> _Exercise goal_: Only one stretch of the data below is wanted: the lines starting at the one with "Table 3. The" and ending at the one with "FIG. 4. R xx", both included, given again exactly.
= Beginning of Section =
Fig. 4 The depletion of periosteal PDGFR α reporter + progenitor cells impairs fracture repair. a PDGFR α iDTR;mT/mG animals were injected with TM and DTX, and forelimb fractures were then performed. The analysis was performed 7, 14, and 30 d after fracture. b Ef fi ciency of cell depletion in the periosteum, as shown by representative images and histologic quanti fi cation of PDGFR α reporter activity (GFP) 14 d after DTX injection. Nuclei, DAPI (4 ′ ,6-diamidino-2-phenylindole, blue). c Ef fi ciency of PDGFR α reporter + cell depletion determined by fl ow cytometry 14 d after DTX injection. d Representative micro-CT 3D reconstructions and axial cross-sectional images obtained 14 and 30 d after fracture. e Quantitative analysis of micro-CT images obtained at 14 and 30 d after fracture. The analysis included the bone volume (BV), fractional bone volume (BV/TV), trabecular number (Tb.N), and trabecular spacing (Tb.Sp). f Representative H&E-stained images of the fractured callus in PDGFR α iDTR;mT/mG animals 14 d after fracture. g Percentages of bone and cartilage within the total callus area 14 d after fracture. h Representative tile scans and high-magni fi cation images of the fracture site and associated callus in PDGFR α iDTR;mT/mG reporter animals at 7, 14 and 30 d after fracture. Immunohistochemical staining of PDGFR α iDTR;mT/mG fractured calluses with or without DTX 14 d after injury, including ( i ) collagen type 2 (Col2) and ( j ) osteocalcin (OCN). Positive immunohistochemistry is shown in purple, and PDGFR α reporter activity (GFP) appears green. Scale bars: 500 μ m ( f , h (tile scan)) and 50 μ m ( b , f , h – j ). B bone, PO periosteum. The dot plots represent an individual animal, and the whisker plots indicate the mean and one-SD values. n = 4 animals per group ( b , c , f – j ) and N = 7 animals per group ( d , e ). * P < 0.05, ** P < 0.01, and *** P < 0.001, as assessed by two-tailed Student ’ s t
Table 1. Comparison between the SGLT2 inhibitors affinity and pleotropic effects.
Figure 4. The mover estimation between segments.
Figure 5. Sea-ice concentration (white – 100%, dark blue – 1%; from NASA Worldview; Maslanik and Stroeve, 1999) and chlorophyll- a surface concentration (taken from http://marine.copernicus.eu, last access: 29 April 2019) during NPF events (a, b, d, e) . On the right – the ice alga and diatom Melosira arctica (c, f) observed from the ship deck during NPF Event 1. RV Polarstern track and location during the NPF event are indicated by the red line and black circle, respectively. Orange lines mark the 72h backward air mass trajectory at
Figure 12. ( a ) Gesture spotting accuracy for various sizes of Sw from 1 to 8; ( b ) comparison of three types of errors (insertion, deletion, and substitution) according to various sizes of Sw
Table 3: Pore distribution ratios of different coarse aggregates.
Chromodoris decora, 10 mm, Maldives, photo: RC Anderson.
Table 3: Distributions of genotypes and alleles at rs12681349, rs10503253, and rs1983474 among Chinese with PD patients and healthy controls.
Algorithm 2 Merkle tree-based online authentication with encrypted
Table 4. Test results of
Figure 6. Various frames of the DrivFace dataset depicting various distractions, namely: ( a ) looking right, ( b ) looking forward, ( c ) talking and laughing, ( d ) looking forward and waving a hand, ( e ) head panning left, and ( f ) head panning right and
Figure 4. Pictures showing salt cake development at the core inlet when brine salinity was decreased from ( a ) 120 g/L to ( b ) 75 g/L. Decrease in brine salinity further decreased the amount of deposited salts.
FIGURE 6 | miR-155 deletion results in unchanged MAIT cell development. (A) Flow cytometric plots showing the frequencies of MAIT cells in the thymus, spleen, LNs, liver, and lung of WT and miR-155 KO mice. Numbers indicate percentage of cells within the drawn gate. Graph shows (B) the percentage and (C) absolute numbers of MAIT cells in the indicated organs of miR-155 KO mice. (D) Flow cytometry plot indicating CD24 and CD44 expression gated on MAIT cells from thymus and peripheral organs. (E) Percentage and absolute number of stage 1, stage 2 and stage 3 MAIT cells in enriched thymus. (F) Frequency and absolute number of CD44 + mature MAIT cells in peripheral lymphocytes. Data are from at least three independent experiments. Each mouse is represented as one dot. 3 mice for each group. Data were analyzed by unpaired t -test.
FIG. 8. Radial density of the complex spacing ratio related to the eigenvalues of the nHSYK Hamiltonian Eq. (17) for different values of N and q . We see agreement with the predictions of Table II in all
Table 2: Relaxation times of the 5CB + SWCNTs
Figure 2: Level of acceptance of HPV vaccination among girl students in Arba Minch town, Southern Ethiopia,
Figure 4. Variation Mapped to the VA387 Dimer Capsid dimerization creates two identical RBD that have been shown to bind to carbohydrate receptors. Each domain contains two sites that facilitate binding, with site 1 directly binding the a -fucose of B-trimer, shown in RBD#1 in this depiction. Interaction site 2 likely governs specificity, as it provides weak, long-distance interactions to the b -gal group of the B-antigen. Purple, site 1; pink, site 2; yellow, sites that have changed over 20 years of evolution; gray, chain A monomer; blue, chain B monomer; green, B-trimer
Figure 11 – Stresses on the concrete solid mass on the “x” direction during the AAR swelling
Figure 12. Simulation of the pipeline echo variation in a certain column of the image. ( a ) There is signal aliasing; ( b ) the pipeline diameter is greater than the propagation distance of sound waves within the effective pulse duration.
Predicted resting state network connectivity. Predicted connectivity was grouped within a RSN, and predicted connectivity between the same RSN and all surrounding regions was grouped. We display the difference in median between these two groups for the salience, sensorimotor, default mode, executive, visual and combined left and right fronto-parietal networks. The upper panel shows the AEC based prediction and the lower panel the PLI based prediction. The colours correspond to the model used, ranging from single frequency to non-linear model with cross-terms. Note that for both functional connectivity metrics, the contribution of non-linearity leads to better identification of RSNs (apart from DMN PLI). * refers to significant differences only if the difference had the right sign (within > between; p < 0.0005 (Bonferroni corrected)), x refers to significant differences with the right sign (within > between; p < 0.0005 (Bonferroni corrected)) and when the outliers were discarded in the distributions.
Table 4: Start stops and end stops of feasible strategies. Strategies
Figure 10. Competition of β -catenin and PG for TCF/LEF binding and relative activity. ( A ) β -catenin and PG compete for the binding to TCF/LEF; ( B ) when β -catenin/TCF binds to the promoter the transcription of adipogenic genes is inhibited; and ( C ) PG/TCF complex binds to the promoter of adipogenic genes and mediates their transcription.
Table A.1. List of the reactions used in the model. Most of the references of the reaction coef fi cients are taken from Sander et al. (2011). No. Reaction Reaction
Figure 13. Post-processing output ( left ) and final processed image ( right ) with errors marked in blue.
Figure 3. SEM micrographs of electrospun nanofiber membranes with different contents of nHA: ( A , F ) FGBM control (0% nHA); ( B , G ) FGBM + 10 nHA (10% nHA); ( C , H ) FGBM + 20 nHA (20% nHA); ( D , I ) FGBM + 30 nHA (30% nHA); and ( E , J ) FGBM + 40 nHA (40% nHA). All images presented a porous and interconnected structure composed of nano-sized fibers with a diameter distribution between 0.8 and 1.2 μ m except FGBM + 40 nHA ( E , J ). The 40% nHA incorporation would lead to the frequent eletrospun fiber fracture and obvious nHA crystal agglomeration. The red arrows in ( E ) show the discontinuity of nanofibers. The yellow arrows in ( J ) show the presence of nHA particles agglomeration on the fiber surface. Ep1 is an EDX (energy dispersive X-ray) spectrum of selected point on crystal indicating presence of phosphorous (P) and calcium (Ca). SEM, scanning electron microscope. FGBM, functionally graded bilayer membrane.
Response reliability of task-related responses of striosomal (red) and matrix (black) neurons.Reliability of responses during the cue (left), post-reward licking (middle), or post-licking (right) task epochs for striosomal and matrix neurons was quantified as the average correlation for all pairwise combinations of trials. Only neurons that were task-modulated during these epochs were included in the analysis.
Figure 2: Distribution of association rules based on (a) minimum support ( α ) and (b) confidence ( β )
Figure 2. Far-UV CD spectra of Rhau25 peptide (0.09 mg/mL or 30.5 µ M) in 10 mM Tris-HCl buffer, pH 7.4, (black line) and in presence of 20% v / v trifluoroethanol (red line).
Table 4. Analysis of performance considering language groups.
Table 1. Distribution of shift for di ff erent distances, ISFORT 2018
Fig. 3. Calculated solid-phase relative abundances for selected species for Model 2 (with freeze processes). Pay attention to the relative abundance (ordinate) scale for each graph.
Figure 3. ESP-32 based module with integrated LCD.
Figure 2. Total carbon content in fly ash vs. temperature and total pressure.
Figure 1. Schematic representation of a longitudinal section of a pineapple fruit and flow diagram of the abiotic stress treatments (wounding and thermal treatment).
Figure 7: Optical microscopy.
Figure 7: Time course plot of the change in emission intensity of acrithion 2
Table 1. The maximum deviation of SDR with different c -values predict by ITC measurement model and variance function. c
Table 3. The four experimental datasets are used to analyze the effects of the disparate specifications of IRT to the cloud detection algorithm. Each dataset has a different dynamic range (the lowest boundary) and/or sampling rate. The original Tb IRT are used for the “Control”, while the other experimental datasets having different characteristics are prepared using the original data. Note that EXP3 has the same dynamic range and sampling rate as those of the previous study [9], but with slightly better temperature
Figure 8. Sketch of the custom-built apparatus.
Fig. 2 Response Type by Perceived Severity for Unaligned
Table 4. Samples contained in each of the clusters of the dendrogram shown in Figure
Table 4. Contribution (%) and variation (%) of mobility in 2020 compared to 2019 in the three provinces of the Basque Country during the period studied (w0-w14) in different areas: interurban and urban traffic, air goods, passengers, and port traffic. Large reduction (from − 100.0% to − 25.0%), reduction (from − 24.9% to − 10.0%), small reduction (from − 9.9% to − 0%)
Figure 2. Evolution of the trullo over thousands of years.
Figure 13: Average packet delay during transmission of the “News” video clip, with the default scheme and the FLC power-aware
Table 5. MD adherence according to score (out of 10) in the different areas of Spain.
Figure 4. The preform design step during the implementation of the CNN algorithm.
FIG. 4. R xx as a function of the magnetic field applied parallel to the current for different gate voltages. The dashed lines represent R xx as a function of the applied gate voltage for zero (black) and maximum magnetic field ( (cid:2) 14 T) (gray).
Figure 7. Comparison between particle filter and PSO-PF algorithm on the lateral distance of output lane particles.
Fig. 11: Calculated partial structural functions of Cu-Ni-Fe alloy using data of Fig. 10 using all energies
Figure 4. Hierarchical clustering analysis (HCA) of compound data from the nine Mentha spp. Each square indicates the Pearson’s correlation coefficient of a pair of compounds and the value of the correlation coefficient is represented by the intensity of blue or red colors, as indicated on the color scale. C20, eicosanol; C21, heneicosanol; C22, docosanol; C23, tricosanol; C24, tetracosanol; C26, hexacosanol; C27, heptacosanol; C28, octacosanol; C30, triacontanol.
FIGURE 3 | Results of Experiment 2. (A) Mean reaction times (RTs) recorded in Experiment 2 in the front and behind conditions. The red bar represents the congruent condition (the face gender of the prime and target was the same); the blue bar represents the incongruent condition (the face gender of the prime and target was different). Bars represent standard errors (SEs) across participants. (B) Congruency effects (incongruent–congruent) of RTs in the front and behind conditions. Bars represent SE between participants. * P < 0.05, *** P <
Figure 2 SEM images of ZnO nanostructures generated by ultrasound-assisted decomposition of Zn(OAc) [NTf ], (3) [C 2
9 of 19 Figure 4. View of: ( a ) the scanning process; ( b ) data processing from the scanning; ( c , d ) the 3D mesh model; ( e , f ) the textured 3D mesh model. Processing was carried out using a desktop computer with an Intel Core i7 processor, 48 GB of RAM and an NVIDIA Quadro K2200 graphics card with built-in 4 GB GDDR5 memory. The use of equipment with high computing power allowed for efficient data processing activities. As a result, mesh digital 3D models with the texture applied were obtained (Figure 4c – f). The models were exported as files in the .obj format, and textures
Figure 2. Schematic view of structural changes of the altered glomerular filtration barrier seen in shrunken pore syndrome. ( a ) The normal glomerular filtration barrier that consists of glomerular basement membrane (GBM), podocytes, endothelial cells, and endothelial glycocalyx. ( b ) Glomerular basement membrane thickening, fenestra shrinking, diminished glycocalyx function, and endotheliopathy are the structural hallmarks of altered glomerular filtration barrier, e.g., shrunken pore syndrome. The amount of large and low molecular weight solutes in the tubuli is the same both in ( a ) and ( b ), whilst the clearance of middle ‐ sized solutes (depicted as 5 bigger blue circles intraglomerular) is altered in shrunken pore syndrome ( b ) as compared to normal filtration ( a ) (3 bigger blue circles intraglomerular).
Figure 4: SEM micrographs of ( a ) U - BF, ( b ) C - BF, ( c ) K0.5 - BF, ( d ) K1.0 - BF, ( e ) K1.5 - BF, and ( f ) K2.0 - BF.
= End of Section =
> _Task output_:
Table 3. The four experimental datasets are used to analyze the effects of the disparate specifications of IRT to the cloud detection algorithm. Each dataset has a different dynamic range (the lowest boundary) and/or sampling rate. The original Tb IRT are used for the “Control”, while the other experimental datasets having different characteristics are prepared using the original data. Note that EXP3 has the same dynamic range and sampling rate as those of the previous study [9], but with slightly better temperature
Figure 8. Sketch of the custom-built apparatus.
Fig. 2 Response Type by Perceived Severity for Unaligned
Table 4. Samples contained in each of the clusters of the dendrogram shown in Figure
Table 4. Contribution (%) and variation (%) of mobility in 2020 compared to 2019 in the three provinces of the Basque Country during the period studied (w0-w14) in different areas: interurban and urban traffic, air goods, passengers, and port traffic. Large reduction (from − 100.0% to − 25.0%), reduction (from − 24.9% to − 10.0%), small reduction (from − 9.9% to − 0%)
Figure 2. Evolution of the trullo over thousands of years.
Figure 13: Average packet delay during transmission of the “News” video clip, with the default scheme and the FLC power-aware
Table 5. MD adherence according to score (out of 10) in the different areas of Spain.
Figure 4. The preform design step during the implementation of the CNN algorithm.
FIG. 4. R xx as a function of the magnetic field applied parallel to the current for different gate voltages. The dashed lines represent R xx as a function of the applied gate voltage for zero (black) and maximum magnetic field ( (cid:2) 14 T) (gray).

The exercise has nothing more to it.